Pic e Mat sono quindi elementi essenziali che un utilizzatore dovrà soddisfare per poter accedere ad una risorsa genetica. Il paese fornitore deve emanare l'autorizzazione, o certificato di compliance, mentre la correttezza del percorso delle risorse genetiche viene verificata da appositi punti di controllo, noti come checkpoints. Infine, le informazioni relative alla concessione di licenze e all'origine delle risorse devono essere condivise attraverso il centro di scambio sull'accesso e la ripartizione dei benefici detto "Clearing House".

Un modello che di fatto scoraggia le ditte sementiere, specie se piccole, a investire in ricerca e innovazione. Anche il semplice screening varietale, che consente di individuare, tra migliaia, la varietà che contiene caratteri interessanti, diventa difficile da affrontare.

Per questo il settore sementiero chiede che il Trattato Fao venga riconosciuto come regime ad hoc per l'utilizzo delle risorse genetiche in ambito agricolo, escludendo in questo modo l'applicazione del Protocollo di Nagoya.
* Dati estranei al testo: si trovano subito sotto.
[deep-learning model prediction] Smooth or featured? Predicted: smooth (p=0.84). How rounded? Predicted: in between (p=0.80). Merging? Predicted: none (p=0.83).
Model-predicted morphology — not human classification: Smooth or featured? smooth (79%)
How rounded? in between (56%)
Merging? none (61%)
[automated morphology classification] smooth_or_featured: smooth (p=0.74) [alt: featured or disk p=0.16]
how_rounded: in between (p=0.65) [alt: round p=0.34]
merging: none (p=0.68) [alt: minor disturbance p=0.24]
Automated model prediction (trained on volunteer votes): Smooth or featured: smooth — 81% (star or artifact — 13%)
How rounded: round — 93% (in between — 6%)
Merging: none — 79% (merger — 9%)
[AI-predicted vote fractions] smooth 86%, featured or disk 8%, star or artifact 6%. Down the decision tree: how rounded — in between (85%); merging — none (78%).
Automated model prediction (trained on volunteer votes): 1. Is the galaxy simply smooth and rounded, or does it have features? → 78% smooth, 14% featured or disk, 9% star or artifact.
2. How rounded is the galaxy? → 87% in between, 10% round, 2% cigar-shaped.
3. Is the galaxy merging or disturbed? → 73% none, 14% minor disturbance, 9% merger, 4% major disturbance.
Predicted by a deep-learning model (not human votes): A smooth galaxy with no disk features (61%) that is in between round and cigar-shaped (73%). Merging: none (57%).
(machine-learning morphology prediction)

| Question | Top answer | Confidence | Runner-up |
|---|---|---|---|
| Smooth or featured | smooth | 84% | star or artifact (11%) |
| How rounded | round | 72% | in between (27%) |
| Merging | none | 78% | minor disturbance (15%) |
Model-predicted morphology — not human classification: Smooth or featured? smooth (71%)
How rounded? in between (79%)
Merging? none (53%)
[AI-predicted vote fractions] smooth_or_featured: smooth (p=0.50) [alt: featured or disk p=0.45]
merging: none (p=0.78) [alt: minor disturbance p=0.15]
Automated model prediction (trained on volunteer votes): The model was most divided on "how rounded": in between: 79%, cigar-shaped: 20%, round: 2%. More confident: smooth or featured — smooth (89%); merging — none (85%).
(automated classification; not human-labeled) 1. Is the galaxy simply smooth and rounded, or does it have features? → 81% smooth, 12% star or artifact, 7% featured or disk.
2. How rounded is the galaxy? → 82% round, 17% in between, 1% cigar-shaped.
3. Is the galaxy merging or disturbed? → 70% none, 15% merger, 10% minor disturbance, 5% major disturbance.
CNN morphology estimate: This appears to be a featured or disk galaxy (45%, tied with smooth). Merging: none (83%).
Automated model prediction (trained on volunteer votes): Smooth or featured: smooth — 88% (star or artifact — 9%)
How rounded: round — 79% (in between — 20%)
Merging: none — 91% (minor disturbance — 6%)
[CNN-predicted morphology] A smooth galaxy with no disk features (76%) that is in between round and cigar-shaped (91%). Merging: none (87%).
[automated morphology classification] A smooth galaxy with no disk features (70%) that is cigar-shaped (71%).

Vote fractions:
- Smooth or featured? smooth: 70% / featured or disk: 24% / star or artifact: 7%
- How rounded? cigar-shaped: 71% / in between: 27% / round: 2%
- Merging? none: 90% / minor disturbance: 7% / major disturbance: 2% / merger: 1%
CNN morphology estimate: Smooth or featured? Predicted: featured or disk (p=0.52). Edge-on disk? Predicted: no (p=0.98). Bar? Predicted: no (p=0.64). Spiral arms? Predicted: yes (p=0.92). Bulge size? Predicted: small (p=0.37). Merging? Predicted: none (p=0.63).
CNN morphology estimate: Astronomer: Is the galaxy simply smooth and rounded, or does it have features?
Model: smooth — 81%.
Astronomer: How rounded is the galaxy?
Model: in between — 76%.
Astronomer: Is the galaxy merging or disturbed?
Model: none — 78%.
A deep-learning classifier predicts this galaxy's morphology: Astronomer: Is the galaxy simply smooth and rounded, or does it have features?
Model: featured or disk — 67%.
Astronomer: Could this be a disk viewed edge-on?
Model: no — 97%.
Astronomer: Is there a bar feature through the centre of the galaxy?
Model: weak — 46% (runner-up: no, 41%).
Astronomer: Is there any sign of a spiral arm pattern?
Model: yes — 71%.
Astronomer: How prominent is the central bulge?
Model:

In questo modo si permetterebbe ai ricercatori, anche delle piccole aziende, di svolgere al meglio la propria attività senza essere ostacolati dalla burocrazia.

Per poter utilizzare tutta la biodiversità presente in natura, chi si occupa di miglioramento varietale può arrivare a fare centinaia se non migliaia di incroci. Una varietà di frumento prodotta dal Cimmyt (Centro internazionale per il miglioramento del mais e frumento in Messico), è ad esempio il risultato di 3.170 incroci che hanno coinvolto 51 'genitori' da ventisei paesi. Se si applicasse il Protocollo di Nagoya sarebbe praticamente impossibile per il costitutore documentare il percorso fatto per ottenerla.
 

L'esenzione del costitutore

Una norma a sostegno della ricerca è invece la cosiddetta 'esenzione del costitutore' (breeders' exemption) che autorizza i breeder a sfruttare il materiale genetico vegetale protetto per dare vita a nuove varietà. Un diritto, riconosciuto in ambito Upov (International union for the protection of new varieties of plants), che favorisce la ricerca applicando al settore una filosofia 'open source' tipica dell'economia moderna. Questo importante strumento è opportunamente salvaguardato dal Trattato Fao permettendo ai costitutori di accelerare i progressi nella selezione ed ampliando sempre più l'utilizzo della biodiversità esistente.

Per ottenere una nuova varietà oggi le ditte sementiere investono ingenti risorse, fino al 20% del fatturato, e molti anni di lavoro, anche più di dieci. L'obiettivo è fornire agli agricoltori e ai consumatori prodotti sani, nutrienti e buoni. Ma per farlo devono essere messi nelle condizioni di attingere liberamente alle risorse genetiche vegetali che la straordinaria biodiversità del pianeta mette a disposizione.